Sous les slogans « A69, on finit ! », et « Laissez-nous vivre au pays ! », de nombreux intervenants se sont succédé au micro, réclamant la reprise immédiate des travaux et le sursis à exécution en attendant que l’appel interjeté par l’État soit jugé.

A noter que la Fédération des CCI de France, regrettant « l’’arrêt brutal des travaux qui plonge ces salariés et leurs familles dans une incertitude profonde, menaçant la stabilité économique d’une partie du territoire et fragilisant un secteur déjà fortement sous tension », propose de « faire de l’A69 la première autoroute qui fait rimer économie et environnement. »

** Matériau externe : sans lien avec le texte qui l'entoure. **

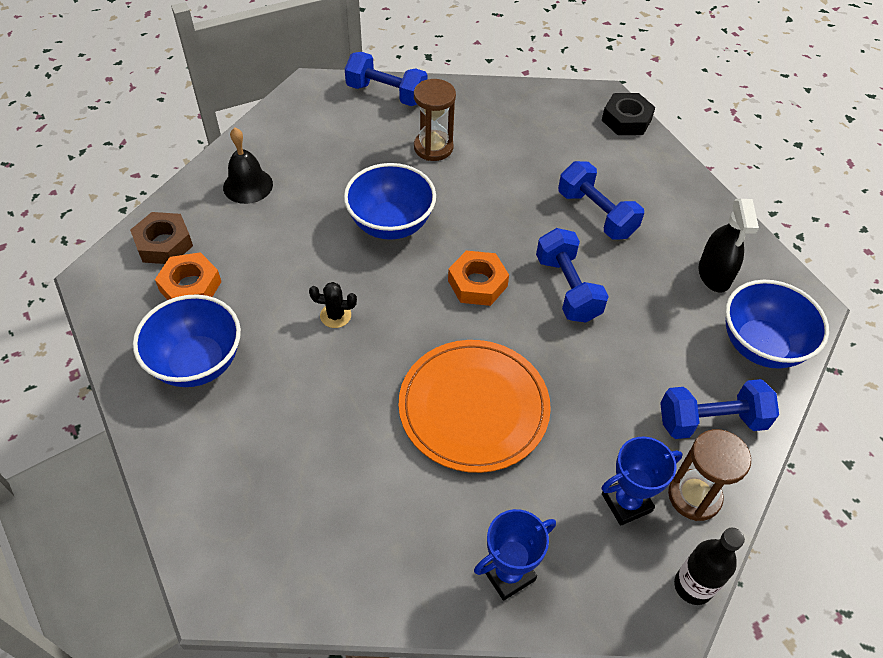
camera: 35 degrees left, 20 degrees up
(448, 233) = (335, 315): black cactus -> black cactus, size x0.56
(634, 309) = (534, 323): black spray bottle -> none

« En intégrant des solutions de mobilité durable, telles que des infrastructures pour véhicules électriques, des bus à hydrogène et des zones de covoiturage, nous pouvons transformer ce projet en un modèle de développement respectueux de l’environnement et un exemple pour les futurs projets autoroutiers français et européens », suggère notamment Alain Di Crescenzo, le président de CCI France.
« Nous pourrions faire de l’A69 une autoroute « test » pour accélérer la transition énergétique de nos infrastructures et de nos modes de déplacement : routes photoluminescentes, péages en flux libre, stations multimodales, parcs photovoltaïques…l’autoroute A69 deviendrait de ce fait la réalité de l’autoroute bas carbone de demain », conclut-il.